Friday, 20 July 2018

Major Film Movements - French New wave



The New Wave (French: La Nouvelle Vague) was a term coined by critics for a group of French filmmakers of the late 1950's and 1960's. Although never a formally organized movement, the New Wave filmmakers were linked by their self-conscious rejection of the literary period pieces being made in France and written by novelists, their spirit of youthful iconoclasm, the desire to shoot more current social issues on location, and their intention of experimenting with the film form. 

"New Wave" is an example of European art cinema.
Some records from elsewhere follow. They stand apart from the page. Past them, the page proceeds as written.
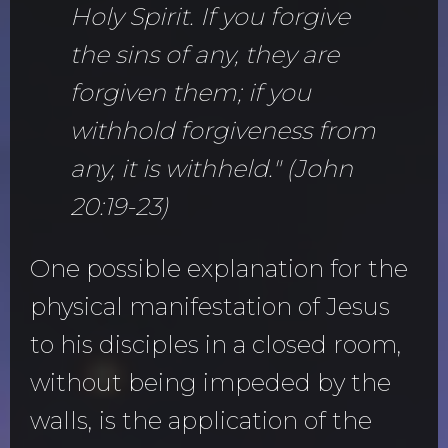
Holy Spirit. If you forgive
the sins of any, they are
forgiven them; if you
withhold forgiveness from
any, it is withheld." (John
20:19-23)
One possible explanation for the
physical manifestation of Jesus
to his disciples in a closed room,
without being impeded by the
walls, is the application of the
Many also engaged in their work with the social and political upheavals of the era, making their radical experiments with editing, visual style and narrative Style. Using portable equipment and requiring little or no set up time, the New Wave way of film making presented a documentary style. The films exhibited direct sounds on film stock that required less light. Filming techniques included fragmented, discontinuous editing, and long takes.

Some of the most prominent pioneers among the group, including François Truffaut, Jean-Luc Godard, Éric Rohmer, Claude Chabrol, and Jacques Rivette, began as critics for the famous film magazine Cahiers du cinéma. Cahiers co-founder and theorist André Bazin was a prominent source of influence for the movement. By means of criticism, they laid the groundwork for a set of concepts, revolutionary at the time, which the American film critic Andrew Sarris called auteur theory. Cahiers du cinéma writers critiqued the classic "Tradition of Quality" style of French Cinema.

The auteur theory holds that the director is the "author" of his movies, with a personal signature visible from film to film. They praised movies by Jean Renoir and Jean Vigo, and made then radical cases for the artistic distinction and greatness of Hollywood studio directors such as Orson Welles, John Ford, Alfred Hitchcock and Nicholas Ray. The beginning of the New Wave was to some extent an exercise by the Cahiers writers in applying this philosophy to the world by directing movies themselves.

Apart from the role that films by Jean Rouch have played in the movement, Chabrol's Le Beau Serge (1958) is traditionally credited as the first New Wave feature. Truffaut, with The 400 Blows (1959) and Godard, with Breathless (1960) had unexpected international successes. The French New Wave was popular roughly between 1958 and 1964, although New Wave work existed as late as 1973.

New Wave critics and directors studied the work of western classics and applied new avant garde stylistic direction. The low budget approach helped filmmakers get at the essential art form and find what more comfortable and contemporary form of production was, to them, a much. The movies featured unprecedented methods of expression, such as long tracking shots. Also, these movies featured existential themes, such as stressing the individual and the acceptance of the absurdity of human existence.